GOB 63 – Hands up who like fluffy kittens?
(This article first appeared in the April 2015 edition of Birdwatching magazine)
Hands up who likes furry pets, penguins and Puffins. OK. Now, hands up who likes starlings, snakes and spiders.
A few generations back most people considered the wild world a resource created by their deity for mankind’s benefit; ‘useful’ plants and animals or bad or useless stuff. Good things could be eaten or used as fuel and a few were pretty, medicinal or smelled nice. Bad things tried to eat you, stung, bit or otherwise annoyed although some were just considered too ugly to be allowed to thrive so everything else could be destroyed creating space for us to build on or grow crops.
Around then the balance between town and country tipped. More and more of us became urbanised until in some places, like Australia, 95% of us live in towns and cities. This shift may account for our lack of environmental awareness, but ought to stop us splitting the wild world into the good, the bad and the ugly.
I would argue that the cultural capital carried by citizens of the world actually accounts for the number of people who champion cute and cuddly things and either persecute or fail to protect the rest. When coupled with capitalism it is responsible for completely wrong attitudes.
Foxes are bad as they kill chickens, which are owned. Cats are forgiven killing songbirds that belong to no one. Barn Owls kill rodents, which we think of as bad, so they are good. Hen Harriers are bad as they eat grouse which rich people pay to kill.
We killed off the top predators in this country centuries ago… bears, and wolves remain baddies in fairy tales. Our surviving top predator risks the cash cows of commercial interests so we cull badgers.
But this whole way of thinking is wrongheaded. A few nineteenth century giants of science realised that our ecology was an intricate balance necessary for survival.

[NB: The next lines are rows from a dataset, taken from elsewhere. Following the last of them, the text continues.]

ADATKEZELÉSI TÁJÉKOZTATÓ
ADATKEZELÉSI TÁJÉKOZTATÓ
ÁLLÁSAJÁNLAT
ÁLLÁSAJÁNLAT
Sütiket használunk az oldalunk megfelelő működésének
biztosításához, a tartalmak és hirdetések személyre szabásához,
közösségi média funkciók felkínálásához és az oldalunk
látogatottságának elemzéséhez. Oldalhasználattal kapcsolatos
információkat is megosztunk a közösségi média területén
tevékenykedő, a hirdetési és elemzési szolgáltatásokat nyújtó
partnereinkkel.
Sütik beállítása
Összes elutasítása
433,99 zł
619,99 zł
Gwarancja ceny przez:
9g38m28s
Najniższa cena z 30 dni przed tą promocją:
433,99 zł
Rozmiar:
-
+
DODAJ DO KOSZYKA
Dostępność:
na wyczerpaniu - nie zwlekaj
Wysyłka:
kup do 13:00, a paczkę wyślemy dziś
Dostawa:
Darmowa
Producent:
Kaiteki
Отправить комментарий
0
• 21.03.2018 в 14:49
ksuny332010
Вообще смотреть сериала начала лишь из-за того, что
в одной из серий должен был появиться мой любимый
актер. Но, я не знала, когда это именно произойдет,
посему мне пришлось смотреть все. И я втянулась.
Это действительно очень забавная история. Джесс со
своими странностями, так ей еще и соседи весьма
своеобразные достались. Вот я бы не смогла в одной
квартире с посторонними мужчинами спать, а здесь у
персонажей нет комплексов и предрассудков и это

Most of us at least pay lip service to this need to keep things in balance. A generation of ecological disaster movies warn us to forgo monoculture, stop using broad-spectrum insecticides and think about organic growing for the health of the world. Yet we have a long way to go when it comes to the detail… and that’s where the devil lives
Put aside commercial interest and you find that predators do not challenge food production, but are just a potential predator of profit. Inoculate livestock against TB rather than kill badgers. Be happy with smaller bags of grouse so Hen Harriers can thrive and stop planting winter wheat so farmland bird numbers recover
But while we struggle with keep the environment healthy without it becoming impossible for farmers and others to make a living, some of those vested interests seem determined to muddy the waters.
Brood management might seem reasonable to prevent predators ruining grouse shoots… until you take into account that grouse moors are about two hundred pairs of Hen Harriers short of what they should hold. Helping songbirds survive is reasonable until you realise that those advocates want to help them by culling other birds, peregrines and the like. Some defend their own actions by saying that even the RSPB culls foxes that threaten Little Tern colonies without pointing out that the current imbalance caused by farmers, shooters and us consumers has to be addressed in the short term to avoid local extinctions and redress the balance. It’s not an easy task to educate us all and make people wary of these commercially motivated responses.
Personally I don’t find cats cuddly and, although snakes scare me I understand their place in the scheme of things. But, damn it, I have a hard time convincing my wife that the starlings are as deserving as the blackbirds or robins of the mealworms she puts out. Don’t even mention spiders; she wants them eliminated from the planet!